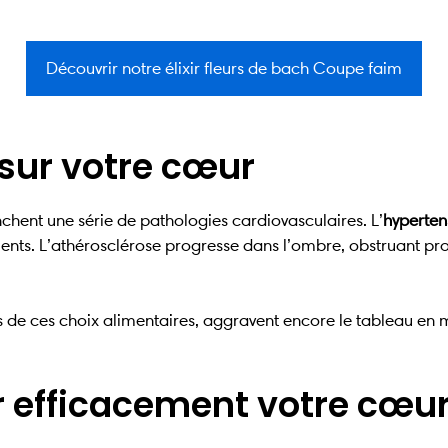
Découvrir notre élixir fleurs de bach Coupe faim
sur votre cœur
hent une série de pathologies cardiovasculaires. L’
hypertens
ents. L’athérosclérose progresse dans l’ombre, obstruant pro
 de ces choix alimentaires, aggravent encore le tableau en mu
efficacement votre cœu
:::
* _About this exercise_
Would you transcribe exactly the lines from the one containing "ents. L’athérosclérose progresse" to the end of the material, and leave out the rest?

* _Response to this task_
ents. L’athérosclérose progresse dans l’ombre, obstruant pro
 de ces choix alimentaires, aggravent encore le tableau en mu
efficacement votre cœu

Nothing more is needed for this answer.